Phase Four – The Local Attack Phase
In the Remote Attack Phase, access was gained to several hosts on your corporate Intranet. The purpose of the Local Attack Phase is to upgrade that access. If the engineering team was able to login to a user account on a Unix system, they will attempt to gain root level access on that system. If user level access was gained on a Novell server, the engineering team will attempt to gain SUPERVISOR access. If a Windows login was compromised, the engineering team will attempt to gain Administrator access.
Phase Five – The Local Data Collection Phase
In the Local Data Collection Phase, the engineering team examines the hosts that were penetrated in the Remote Data Collection Phase. These hosts are searched for two types of data:
- Data of value to your organization
- Data of value to gain further access
Data of value to your organization is collected to demonstrate to you the losses that may have occurred to your corporation in the past. Your confidential corporate data may not have been as confidential as you thought. This type of data is often useful in gaining the cooperation of department heads, which often believe that security problems simply do not occur in their departments. This part of the Local Data Collection Phase is optional, and certain clients request that their data be examined as little as possible.

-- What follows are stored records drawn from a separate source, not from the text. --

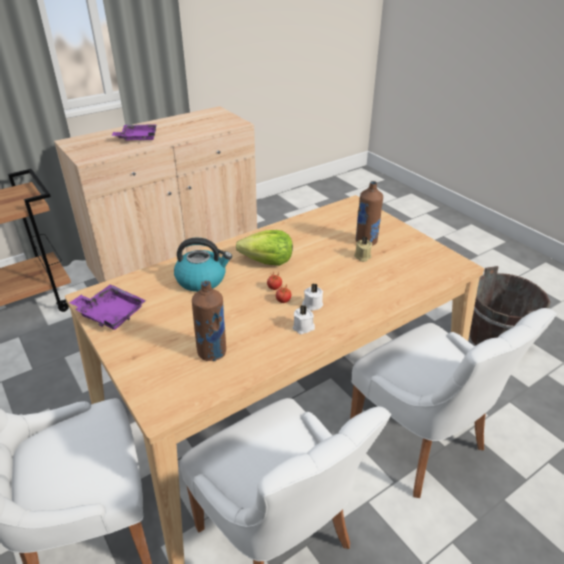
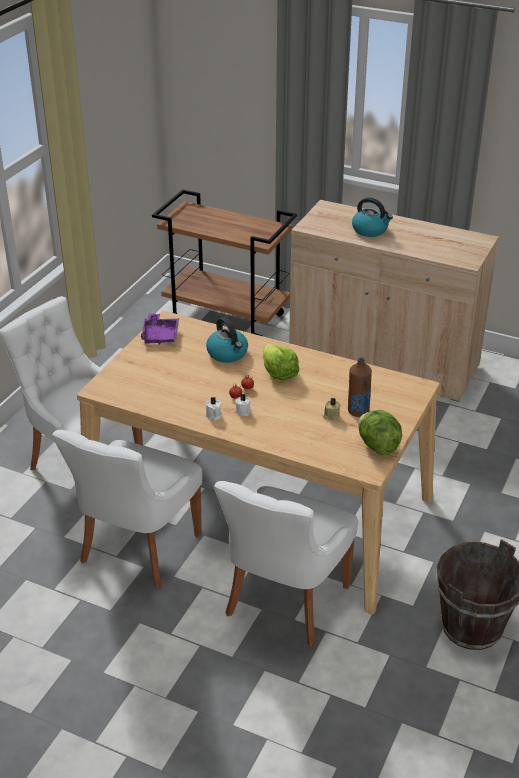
camera: 60 degrees right, 0 degrees up
purple tray [112,124,157,141] -> kettle [352,197,393,237]
brown bottle [192,281,226,361] -> none
none -> lettuce [358,410,402,455]

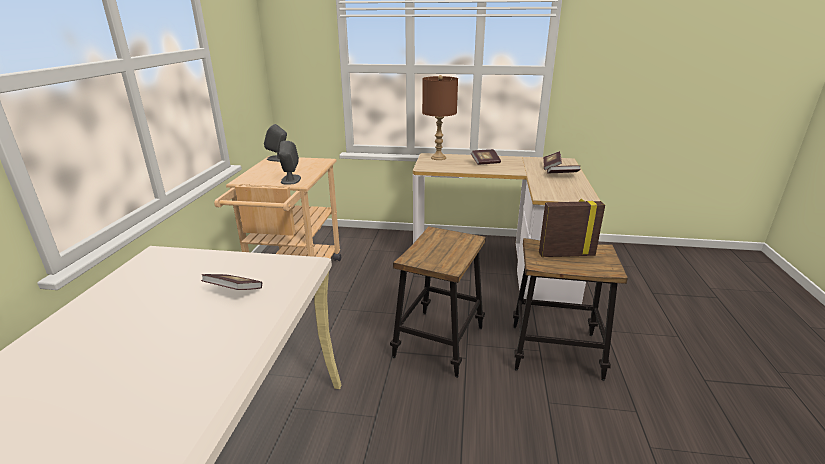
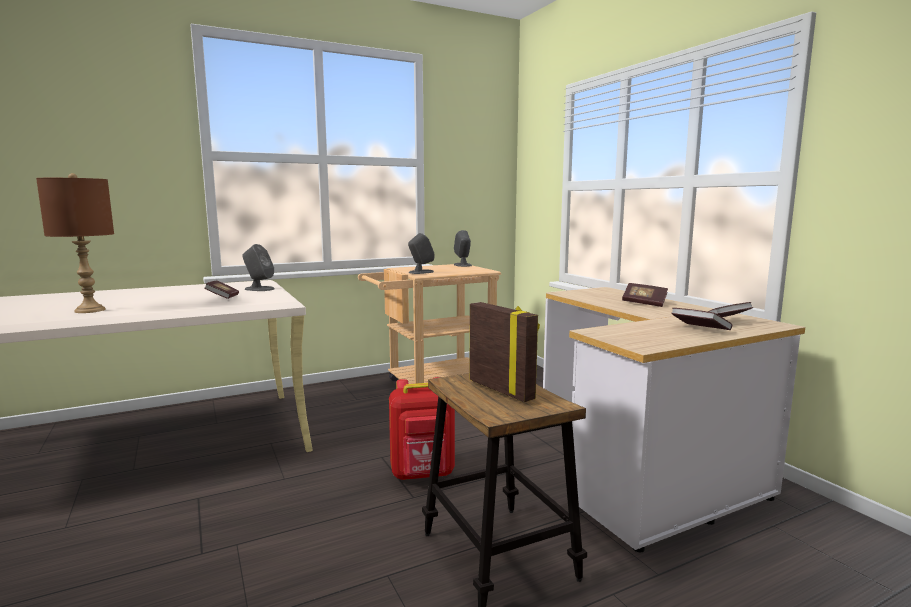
camera: 55 degrees right, 15 degrees down
stool [390,226,486,378] -> red backpack [389,377,455,480]
brown table lamp [422,75,458,160] -> brown table lamp moved to [36,173,114,313]
none -> grey speaker [242,244,274,291]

Data of value to gain further access is collected in an attempt to gain access to other systems on your corporate Intranet. This data includes, but is not limited to:
- The /etc/hosts file (Unix)
- The /etc/hosts.equiv file (Unix)
- Every .rhost file on the system (Unix)
- The /etc/exports file (Unix)
- The UUCP configuration files (Unix)
- The /etc/resolv.conf file (Unix)
- The /etc/passwd file and any accessible shadow password file (Unix)
- Routing table (Unix and Windows)
- Network connections (Unix and Windows)
- Network shares (Windows)
- Network password policies (Windows)
- Network view (Windows)
- Network groups (Windows)
- Network users (Windows)
- Remote name cache (Windows)
- Session table (Windows)
- Show accounting (VMS)
- Show audit (VMS)
- SYSAUF.DAT (VMS)
- Access codes (OS/400)
- Audit journal entries (OS/400)
- Authorized users (OS/400)
- Expiration schedule (OS/400)
At this point, the engineering team takes any information gained and returns to the Remote Attack Phase. These three phases are then repeated until no further information is gained in a Local Data Collection Phase.
Phase Six – The Reporting Phase
The Reporting Phase is where everything comes together. The Reporting Phase always consists of a written report detailing the vulnerabilities discovered in your corporate Intranet. The Reporting Phase also sometimes
consists of a meeting with the Chief Information Officer or with the Chief Information Officer and several of the people responsible for correcting the vulnerabilities discussed in the report.
Many organizations choose to contract Network System Architects to repair the discovered vulnerabilities. Organization that do not have a full-time information security team, or even a full-time information security officer, may choose to contract Network System Architects to conduct quarterly reviews of their security posture.
In addition, Network System Architects can design and build security infrastructure and provide security policies custom tailored to your organization. These written policies provide guidelines to assist your staff in protecting your corporations information assets.